Alors que les tensions s’intensifient dans plusieurs régions du Mali, l’ONG Amnesty International a lancé un appel urgent en faveur du respect des droits fondamentaux des civils, notamment leur liberté de circulation. Depuis deux semaines, Bamako subit un blocus imposé par le Jnim, aggravant la crise humanitaire et économique dans ce pays enclavé.
Une crise humanitaire aggravée par les restrictions
Dans un communiqué rendu public ce jour, l’organisation dénonce les conséquences désastreuses du blocus de Bamako, qui prive les habitants d’un accès vital aux ressources. « Ce siège illégal menace directement les droits à la sécurité alimentaire, à la santé et à la vie des civils », précise le document. Le Jnim, qui contrôle désormais plusieurs axes routiers stratégiques, a également ciblé des convois civils non escortés, comme celui attaqué le 6 mai entre Bamako et Bougouni, transportant des fruits et denrées.

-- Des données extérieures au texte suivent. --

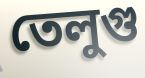
তেলুগুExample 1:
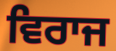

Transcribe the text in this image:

ਵਿਰਾਜ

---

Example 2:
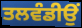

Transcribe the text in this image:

ਤਲਵੰਡੀਉਂ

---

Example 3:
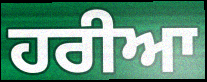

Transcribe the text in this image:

ਹਰੀਆ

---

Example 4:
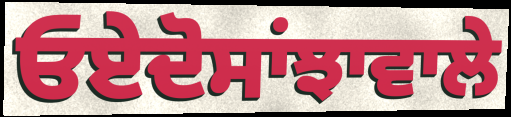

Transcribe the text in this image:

ਓਏਦੋਸਾਂਝਾਵਾਲੇ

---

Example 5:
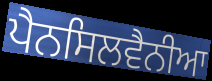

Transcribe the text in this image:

ਪੈਨਸਿਲਵੈਨੀਆ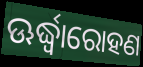
ଊର୍ଦ୍ଧ୍ୱାରୋହଣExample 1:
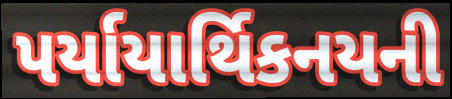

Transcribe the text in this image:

પર્યાયાર્થિકનયની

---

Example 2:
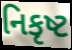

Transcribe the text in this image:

નિકૃષ્ટ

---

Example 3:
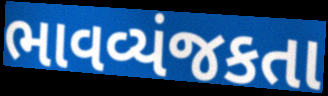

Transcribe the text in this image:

ભાવવ્યંજકતા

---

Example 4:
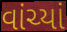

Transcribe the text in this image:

વાંચ્યાં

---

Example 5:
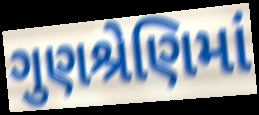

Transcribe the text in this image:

ગુણશ્રેણિમાં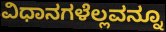
ವಿಧಾನಗಳೆಲ್ಲವನ್ನೂ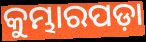
କୁମ୍ଭାରପଡ଼ା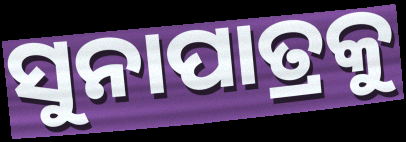
ସୁନାପାତ୍ରକୁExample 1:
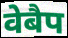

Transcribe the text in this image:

वेबैप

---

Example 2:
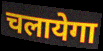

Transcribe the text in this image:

चलायेगा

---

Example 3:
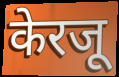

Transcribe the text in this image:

केरजू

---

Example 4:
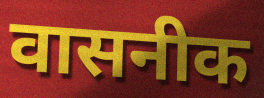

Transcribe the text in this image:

वासनीक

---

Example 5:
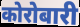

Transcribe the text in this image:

Kidal et Gao : des villes sous tension
La situation reste particulièrement explosive à Kidal, sous le contrôle des rebelles touareg du FLA et de leurs alliés du Jnim depuis fin avril. L’armée malienne a annoncé une intensification de ses frappes aériennes dans les prochains jours, tandis que les séparatistes revendiquent la capture de 200 soldats maliens. Les habitants subissent des coupures d’électricité et des difficultés de communication avec le reste du pays.

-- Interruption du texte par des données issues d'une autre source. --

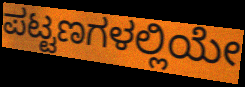
ಪಟ್ಟಣಗಳಲ್ಲಿಯೇ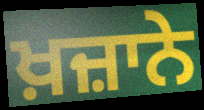
ਖ਼ਜ਼ਾਨੇ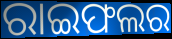
ରାଇଫଲର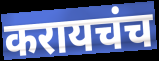
करायचंच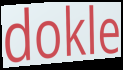
dokle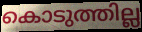
കൊടുത്തില്ലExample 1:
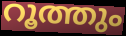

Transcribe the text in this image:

À Gao, bien que sous l’autorité gouvernementale, la population vit dans un climat de méfiance généralisée. Les prix des produits de base, comme l’oignon, ont doublé, reflétant l’inflation liée aux tensions. « On nous demande de croire uniquement aux communiqués officiels », confie une résidente, soulignant la défiance envers les informations disponibles.

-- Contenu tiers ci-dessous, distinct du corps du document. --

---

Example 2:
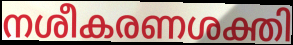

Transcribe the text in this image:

നശീകരണശക്തി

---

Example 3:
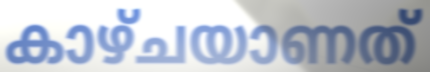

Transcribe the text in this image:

കാഴ്ചയാണത്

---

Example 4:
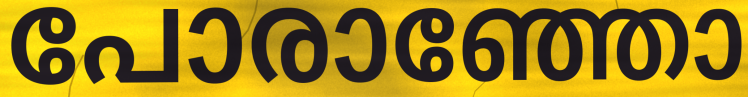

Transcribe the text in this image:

പോരാഞ്ഞോ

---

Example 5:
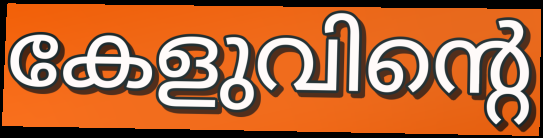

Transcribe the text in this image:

കേളുവിന്റെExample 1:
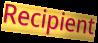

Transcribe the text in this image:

Recipient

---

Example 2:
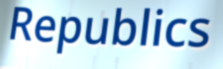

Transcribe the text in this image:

Republics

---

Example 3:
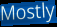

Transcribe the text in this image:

Mostly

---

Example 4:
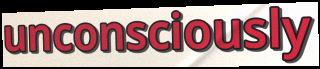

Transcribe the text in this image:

unconsciously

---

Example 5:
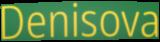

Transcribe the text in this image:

DenisovaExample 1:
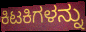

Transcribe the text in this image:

ಕಿಟಕಿಗಳನ್ನು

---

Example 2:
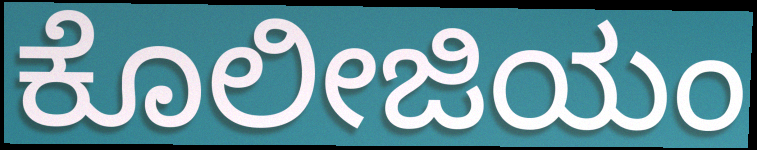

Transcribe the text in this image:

ಕೊಲೀಜಿಯಂ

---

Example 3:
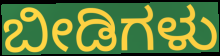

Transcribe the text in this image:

ಬೀಡಿಗಳು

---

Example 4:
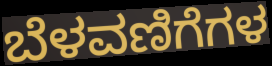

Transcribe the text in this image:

ಬೆಳವಣಿಗೆಗಳ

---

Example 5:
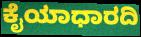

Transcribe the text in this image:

ಕೈಯಾಧಾರದಿ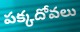
పక్కదోవలు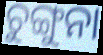
ଚୁଙ୍ଗୁନାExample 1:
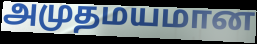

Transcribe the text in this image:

அமுதமயமான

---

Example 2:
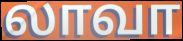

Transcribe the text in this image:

லாவா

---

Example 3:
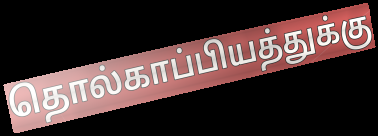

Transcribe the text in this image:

தொல்காப்பியத்துக்கு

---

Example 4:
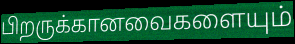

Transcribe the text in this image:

பிறருக்கானவைகளையும்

Le centre du Mali : une zone sous emprise djihadiste
Dans le centre du Mali, plusieurs localités, notamment dans les régions de Ségou et de Koulikoro, sont désormais sous le joug des groupes armés. Ces derniers imposent la zakât, ferment les écoles et restreignent les libertés. Selon les dernières données, plus de 2 300 établissements scolaires sont fermés, principalement dans le Nord et le Centre, où l’insécurité règne en maître.
Des experts, comme Abdoulaye Sounaye, analyste spécialisé des mouvements djihadistes, estiment que « les forces en présence se préparent à une escalade ». « Le gouvernement et l’armée semblent déterminés à réagir, tandis que le Jnim et le FLA observent avant d’éventuellement relancer les hostilités. Entre ces belligérants, ce sont les civils qui trinquent. »
Vers un dialogue national pour sortir de l’impasse ?
Face à l’aggravation de la crise, plusieurs voix s’élèvent pour plaider en faveur d’un dialogue inclusif. Hervé Lankoandé Wendyam, analyste en questions politiques et sécuritaires en Afrique de l’Ouest, met en garde : « La volonté de détacher le Nord du reste du pays est un danger réel. Le centre du Mali est désormais le théâtre d’une montée en puissance des hostilités, avec des prises de villes stratégiques. »
Pour Ahmed Ould Abdallah, du centre 4S, « la solution passe par un règlement politique. Le gouvernement doit s’ouvrir au dialogue avec toutes les composantes du pays pour éviter une crise sans fin. » Les négociations avec les groupes armés restent cependant exclues officiellement par Bamako, qui les qualifie de terroristes. Pourtant, des discussions secrètes ont déjà eu lieu pour assurer l’approvisionnement en carburant.
« Tôt ou tard, les parties devront s’asseoir autour d’une table pour trouver un accord durable », prédit Abdoulaye Sounaye, tout en soulignant la nécessité d’une volonté politique forte pour y parvenir.